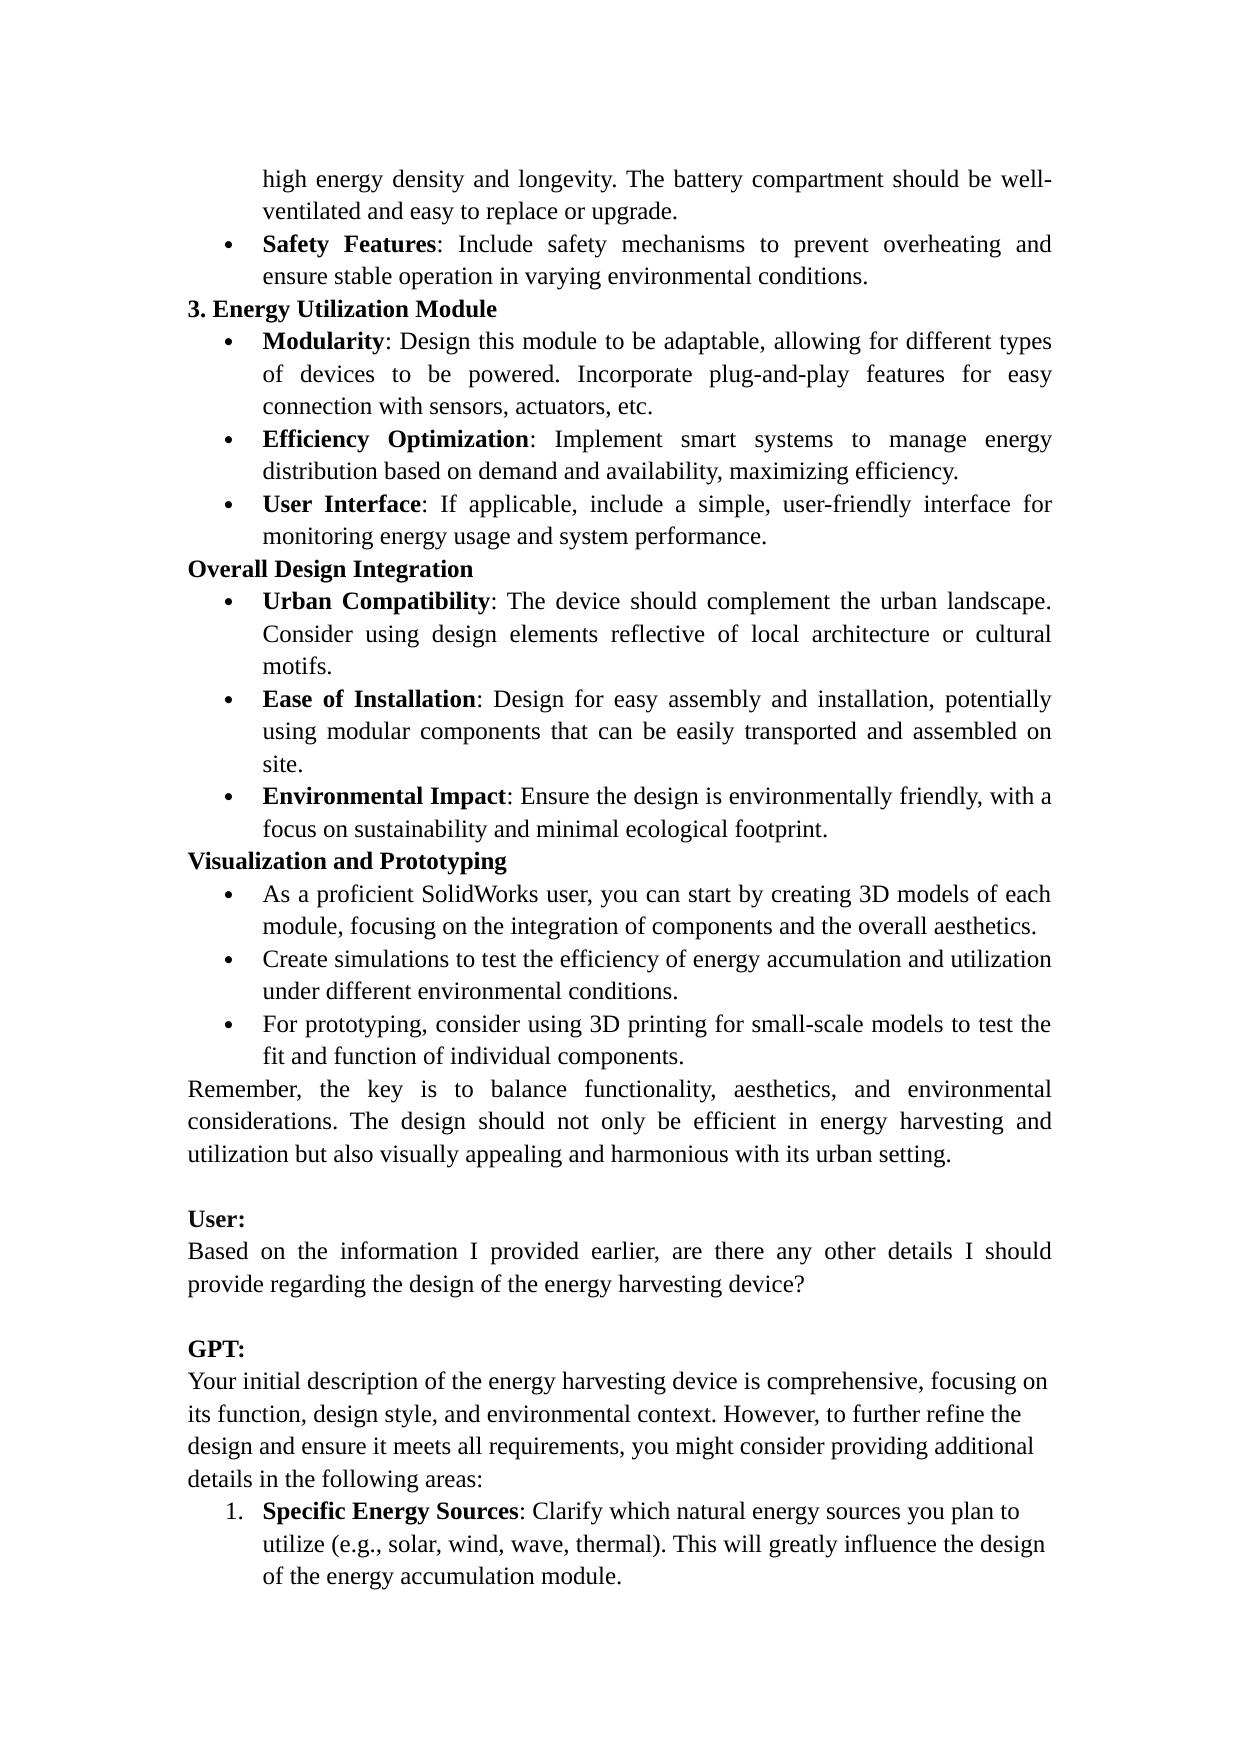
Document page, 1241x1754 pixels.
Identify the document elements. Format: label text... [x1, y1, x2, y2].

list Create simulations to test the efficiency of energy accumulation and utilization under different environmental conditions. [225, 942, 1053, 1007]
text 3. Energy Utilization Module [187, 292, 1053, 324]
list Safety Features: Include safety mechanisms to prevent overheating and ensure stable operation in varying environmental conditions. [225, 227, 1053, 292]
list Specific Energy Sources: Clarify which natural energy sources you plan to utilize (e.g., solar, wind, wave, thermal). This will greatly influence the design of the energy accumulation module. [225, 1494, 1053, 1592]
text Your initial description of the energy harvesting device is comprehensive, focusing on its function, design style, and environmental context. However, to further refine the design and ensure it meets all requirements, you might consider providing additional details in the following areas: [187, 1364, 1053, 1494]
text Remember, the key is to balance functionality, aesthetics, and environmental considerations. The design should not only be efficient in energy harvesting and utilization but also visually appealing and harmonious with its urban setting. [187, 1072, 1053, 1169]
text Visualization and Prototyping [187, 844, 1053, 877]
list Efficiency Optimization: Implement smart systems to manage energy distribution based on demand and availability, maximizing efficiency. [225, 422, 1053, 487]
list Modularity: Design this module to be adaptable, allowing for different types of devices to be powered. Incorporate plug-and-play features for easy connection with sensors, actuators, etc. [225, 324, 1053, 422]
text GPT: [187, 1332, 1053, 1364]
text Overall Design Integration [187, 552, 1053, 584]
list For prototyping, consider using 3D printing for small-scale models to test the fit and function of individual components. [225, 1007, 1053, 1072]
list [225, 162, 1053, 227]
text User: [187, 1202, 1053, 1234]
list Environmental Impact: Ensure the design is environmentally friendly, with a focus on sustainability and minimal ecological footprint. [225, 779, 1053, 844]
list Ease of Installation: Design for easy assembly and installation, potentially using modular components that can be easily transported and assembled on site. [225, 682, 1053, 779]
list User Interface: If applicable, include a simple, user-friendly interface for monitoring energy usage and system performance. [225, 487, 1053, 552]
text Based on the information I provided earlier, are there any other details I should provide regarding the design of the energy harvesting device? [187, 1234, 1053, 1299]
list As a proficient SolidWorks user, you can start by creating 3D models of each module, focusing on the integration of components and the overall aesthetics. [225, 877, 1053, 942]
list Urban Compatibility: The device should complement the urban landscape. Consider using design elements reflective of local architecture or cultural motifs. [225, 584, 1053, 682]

------------

■ **TO DO**:
Nothing but a number is needed: tally the lines of the listing that contain "accumulation".

■ **TASK SOLUTION**:
2